Há dois anos, as crianças não saíam de casa, mal podiam brincar sozinhas, ou eram irmãos sozinhos ou pai e mãe que trabalhavam o dia diante do computador, passando o tempo em home office e fazendo relatos emocionados pelas redes sociais. Há dois anos, as crianças não viam os avós, chegavam a chorar de saudade da vovó, lá longe, tão longe, que a vovó mandava alguém lhes entregar um doce embrulhado em lágrimas para alguém deixar na porta da casa. Parecia que a pandemia lhes roubara a terra encantada. Mas aí no segundo semestre do ano passado, a COVID não foi embora, mas avós, filhos e netos ficaram para sempre juntos, e a pandemia finalmente tocou o sino avisando que já era tempo de brincar, de ir para aula, de ir à igreja, de ir à piscina, de voltar a ser o que sempre foram para ser. Neste ano, já vão viajar com a família, em qualquer lugar que todos possam ser felizes. Não se sentem mais prisioneiros do céu. Os professores tão felizes quanto.
E está tudo combinado entre todas as famílias que voltaram a se reunir. Quando a pandemia acabar vamos andar de trem. Sem itinerário, sem uma geografia a nos governar. Num momento, Japão, 15 minutos depois, Milão. Ora com o rosto para fora da janela, aproveitando o ar puro, ora com o nariz colado no vidro, mas sempre de olho na vida lá fora. Viagens, liberdade, sonhos realizados. Uma tarde na estação coberta de neve da pequena aldeia alemã de Pretzsch, com sua cinematográfica paisagem.
Da janela do trem, contemplar as casinhas brancas das ilhas gregas, as montanhas e lagos suíços; os castelos franceses do Vale do Loire; a praça de Praga; os floridos jardins ingleses; a estrada tortuosa em Nápoles, subindo ou descendo, entre um mar de azul profundo; um macaco fazendo graça nos jardins do Canadá; um cachorro fiel passeando entre as flores e as aves que esperam a primavera na Holanda. Noites cheias de luzes, ruas cheias de vida. Austríacos dançando uma deliciosa valsa de mil anos.
A viagem de trem nos lembra o lado bom da vida – em vez da lágrima, o sorriso; do tropeço, o recomeço; em vez da descrença, a crença; da doença, a cura; em vez do instante, o inesquecível; em vez do efêmero, o eterno. Passear de trem, seja por onde for. Deixar para trás a dor que quase nos faz esquecer que o mundo é bom, que a felicidade existe, que ninguém foi criado para ser triste. Há um trem na estação nos esperando. Vamos?

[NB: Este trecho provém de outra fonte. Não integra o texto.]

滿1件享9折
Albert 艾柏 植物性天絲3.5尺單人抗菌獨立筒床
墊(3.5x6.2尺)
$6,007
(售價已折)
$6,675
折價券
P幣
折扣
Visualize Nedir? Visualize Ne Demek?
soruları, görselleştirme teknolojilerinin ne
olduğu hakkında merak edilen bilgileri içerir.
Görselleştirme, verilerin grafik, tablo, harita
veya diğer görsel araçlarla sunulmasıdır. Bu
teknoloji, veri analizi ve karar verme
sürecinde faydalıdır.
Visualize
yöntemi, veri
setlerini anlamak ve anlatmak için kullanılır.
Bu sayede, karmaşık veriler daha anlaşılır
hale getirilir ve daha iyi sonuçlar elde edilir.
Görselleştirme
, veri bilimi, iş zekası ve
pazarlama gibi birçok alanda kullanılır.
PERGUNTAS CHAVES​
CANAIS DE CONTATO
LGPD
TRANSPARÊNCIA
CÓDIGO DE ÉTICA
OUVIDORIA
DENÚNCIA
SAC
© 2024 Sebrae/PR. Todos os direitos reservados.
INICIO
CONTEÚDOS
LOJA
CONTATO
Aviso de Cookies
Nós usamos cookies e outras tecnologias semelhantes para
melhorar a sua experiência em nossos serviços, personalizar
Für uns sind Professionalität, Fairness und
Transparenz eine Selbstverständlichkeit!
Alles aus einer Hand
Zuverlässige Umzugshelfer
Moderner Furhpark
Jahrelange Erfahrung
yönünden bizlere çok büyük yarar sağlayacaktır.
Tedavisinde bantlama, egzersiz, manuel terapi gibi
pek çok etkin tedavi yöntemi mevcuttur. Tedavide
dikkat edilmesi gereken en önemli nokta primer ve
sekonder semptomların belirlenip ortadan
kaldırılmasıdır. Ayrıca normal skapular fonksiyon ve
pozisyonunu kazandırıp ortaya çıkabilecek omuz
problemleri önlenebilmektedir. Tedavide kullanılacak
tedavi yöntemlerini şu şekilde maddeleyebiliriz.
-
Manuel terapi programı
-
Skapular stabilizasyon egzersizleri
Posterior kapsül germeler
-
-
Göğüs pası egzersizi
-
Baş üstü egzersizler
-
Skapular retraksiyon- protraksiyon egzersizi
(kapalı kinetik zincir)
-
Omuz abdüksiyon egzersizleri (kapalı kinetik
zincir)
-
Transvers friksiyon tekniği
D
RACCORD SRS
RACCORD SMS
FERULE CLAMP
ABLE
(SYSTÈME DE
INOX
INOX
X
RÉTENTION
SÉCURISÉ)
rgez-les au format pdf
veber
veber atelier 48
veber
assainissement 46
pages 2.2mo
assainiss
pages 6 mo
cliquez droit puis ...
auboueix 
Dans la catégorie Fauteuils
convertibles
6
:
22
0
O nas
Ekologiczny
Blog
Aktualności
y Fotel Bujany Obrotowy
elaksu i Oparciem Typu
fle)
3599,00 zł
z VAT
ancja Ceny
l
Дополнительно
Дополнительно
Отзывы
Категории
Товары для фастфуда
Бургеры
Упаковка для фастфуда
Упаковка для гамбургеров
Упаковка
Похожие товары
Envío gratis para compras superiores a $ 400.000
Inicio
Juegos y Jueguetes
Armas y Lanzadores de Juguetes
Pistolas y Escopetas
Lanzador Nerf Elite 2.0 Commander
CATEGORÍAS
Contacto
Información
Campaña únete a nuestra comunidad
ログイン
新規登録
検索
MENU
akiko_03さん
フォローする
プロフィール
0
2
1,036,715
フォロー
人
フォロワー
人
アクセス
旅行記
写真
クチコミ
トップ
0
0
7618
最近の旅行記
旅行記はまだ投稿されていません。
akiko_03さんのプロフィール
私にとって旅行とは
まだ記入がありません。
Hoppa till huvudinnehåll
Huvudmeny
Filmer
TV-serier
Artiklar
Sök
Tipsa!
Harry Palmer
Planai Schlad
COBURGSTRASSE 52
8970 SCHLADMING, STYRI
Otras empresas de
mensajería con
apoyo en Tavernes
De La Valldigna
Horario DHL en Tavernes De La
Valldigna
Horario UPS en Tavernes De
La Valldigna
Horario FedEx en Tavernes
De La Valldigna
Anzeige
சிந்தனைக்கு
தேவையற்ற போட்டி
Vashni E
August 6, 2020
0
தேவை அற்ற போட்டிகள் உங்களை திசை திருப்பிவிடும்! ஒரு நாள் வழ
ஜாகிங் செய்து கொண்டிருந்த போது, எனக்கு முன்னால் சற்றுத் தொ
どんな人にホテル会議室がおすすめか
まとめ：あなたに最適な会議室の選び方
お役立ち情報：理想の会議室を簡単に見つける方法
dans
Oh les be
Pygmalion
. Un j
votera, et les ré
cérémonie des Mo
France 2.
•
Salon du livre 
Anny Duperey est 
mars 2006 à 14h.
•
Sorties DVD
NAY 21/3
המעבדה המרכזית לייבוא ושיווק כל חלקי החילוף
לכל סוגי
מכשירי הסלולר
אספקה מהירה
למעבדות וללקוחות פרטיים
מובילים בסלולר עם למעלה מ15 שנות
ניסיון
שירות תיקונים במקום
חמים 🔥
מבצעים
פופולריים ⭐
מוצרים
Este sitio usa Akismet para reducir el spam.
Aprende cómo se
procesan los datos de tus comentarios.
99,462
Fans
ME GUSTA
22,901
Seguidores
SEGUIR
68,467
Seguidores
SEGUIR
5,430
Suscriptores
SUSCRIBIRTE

Este ano há notícias boas esperando por mães e filhos. Viagens em outros países aguardando o que ainda está por vir. As crianças vacinadas, as salas de aula preparadas para recebê-las com tudo adequado, o distanciamento mantido, a máscara sempre no rosto. Criança voltou a ser brincadeira, aprendizado e maravilhamento.
A igreja aproveita e convida o leitor para um olhar mais demorado no Jesus que foi criança um dia. A gente pode pausar o coração e imaginar o menino Jesus correndo entre os vales e planícies, colhendo frutos silvestres, subindo nos galhos das árvores, sem nem imaginar que um dia aquela figueira serviria de parábola. Uma pausa, leitor, e você pode ver o menino fazendo arte (por que não?), moldando bonecos no barro, brincando entre as mesas e cadeiras da carpintaria, pegando peixe com as mãos.
Nos livros dos evangelistas, as multidões outra vez cercam Jesus. Os fariseus insistem em pô-lo à prova, pessoas querem saber sua opinião sobre a taxa do templo. Neste vaivém de gente para lá e para cá e conflito de interesses, levam crianças para que Cristo as toque, mas os discípulos os repreendem. Cristo reage: “Deixai vir a mim as criancinhas, pois o Reino do Deus pertence aos que a elas se assemelham”. A passagem é registrada por Mateus, Marcos e Lucas e no meio de tantos acontecimentos é o rápido encontro entre o Mestre e as crianças que se eterniza através da pintura e literatura. “Deixai vir a mim as criancinhas. Quem se fizer pequeno como esta criança, esse é o maior no Reino dos Céus”.
Hoje a pandemia nos mostra que há um trem nos esperando na estação, enquanto o maquinista promete não andar mais apressado que Deus. A fumaça e o apito são o nosso verbo de paz que reside na nossa criança interior e pede passagem. Vamos?